PARIS — 48 heures après la mise en ligne des données de 12 millions de comptes sur un forum du dark web, les cybercriminels font face à une situation inédite : une avalanche de mails de réclamation en provenance directe des victimes, contestant l’exactitude des informations publiées.
Le fichier avait été posté jeudi soir sous le titre « FR_ANTS_FULL_12M », accompagné d’un message laconique en anglais promettant « des données fraîches et fiables ». Il était 23h14. À 23h51, le premier mail de contestation arrivait dans la boîte du collectif de hackers, depuis une adresse Hotmail.
L’expéditeur, un certain Bernard Thuilleaux, 58 ans, cadre administratif à la retraite domicilié à Châteauroux, signalait que son prénom avait été orthographié « Bernhard » dans le fichier publié. Il joignait en pièce jointe une copie de sa carte d’identité, son avis d’imposition 2023, et une lettre manuscrite sur papier libre précisant qu’il « tenait les originaux à disposition ».
À 7h30 le lendemain matin, les hackers avaient reçu 47 000 messages similaires.
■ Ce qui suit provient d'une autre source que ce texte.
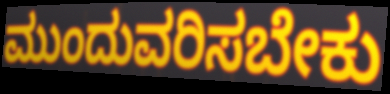
ಮುಂದುವರಿಸಬೇಕು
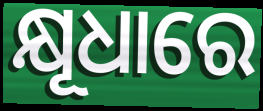
କ୍ଷୂଧାରେ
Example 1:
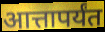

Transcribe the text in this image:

आत्तापर्यंत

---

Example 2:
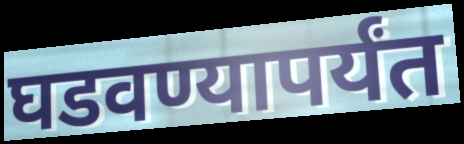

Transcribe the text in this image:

घडवण्यापर्यंत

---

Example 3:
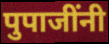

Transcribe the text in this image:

पुपाजींनी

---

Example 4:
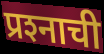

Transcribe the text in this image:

प्रश्‍नाची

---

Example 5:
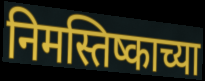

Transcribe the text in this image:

निमस्तिष्काच्या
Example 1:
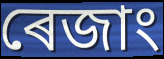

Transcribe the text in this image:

ৰেজাং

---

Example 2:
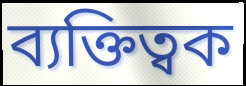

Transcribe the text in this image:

ব্যক্তিত্বক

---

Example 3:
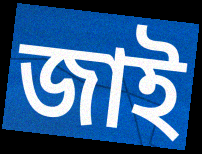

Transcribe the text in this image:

জাই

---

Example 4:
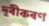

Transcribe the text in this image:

দূৰীকৰণ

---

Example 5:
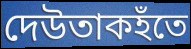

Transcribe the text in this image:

দেউতাকহঁতে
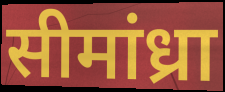
सीमांध्रा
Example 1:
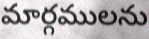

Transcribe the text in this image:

Les réclamations, d’une précision remarquable, portaient sur des sujets variés. Plusieurs centaines d’usagers signalaient une ancienne adresse email « que je n’utilise plus depuis 2019 ». Une femme de Tourcoing indiquait que son nom de naissance avait été confondu avec son nom d’épouse, ajoutant qu’elle avait « déjà signalé ce problème à la préfecture en 2021 sans suite ». Un homme de Grenoble précisait que sa date de naissance comportait une inversion entre le jour et le mois, « erreur récurrente depuis le passage à l’informatique ».
Certains, plus procéduriers, demandaient à être retirés du fichier en invoquant leur « droit à l’effacement » au titre du RGPD, avec copie de la demande adressée en parallèle à la CNIL.
Un retraité de Périgueux avait joint un tableau Excel récapitulatif de toutes ses démarches de correction depuis 2008.
Jointe par un journaliste du Démenti via une adresse ProtonMail figurant sur le forum, une personne se présentant comme membre du collectif a répondu en fin de journée. Le message était bref : « We are not technical support. »
La réponse automatique qui suivit proposait un délai de traitement de six à huit semaines.
Plusieurs usagers ont depuis indiqué avoir relancé une deuxième fois.
Le ministère de l’Intérieur a de son côté publié un communiqué rappelant que les données publiées par les hackers « ne constituent pas un document officiel et ne sauraient être opposables à quiconque ». Il précise qu’un formulaire de signalement d’erreur sera disponible « prochainement » sur le site de l’ANTS, actuellement en maintenance.
Interrogé sur l’ironie de la situation, le porte-parole du ministère a répondu qu’il ne voyait « pas en quoi ».
À l’heure où nous publions cet article, le fichier original a été retiré du forum. Selon plusieurs experts en cybersécurité, les hackers auraient remplacé les données par un message d’excuse indiquant qu’ils « prenaient le temps de vérifier certaines informations avant republication ».
Bernard Thuilleaux, contacté par téléphone, s’est dit « plutôt satisfait ».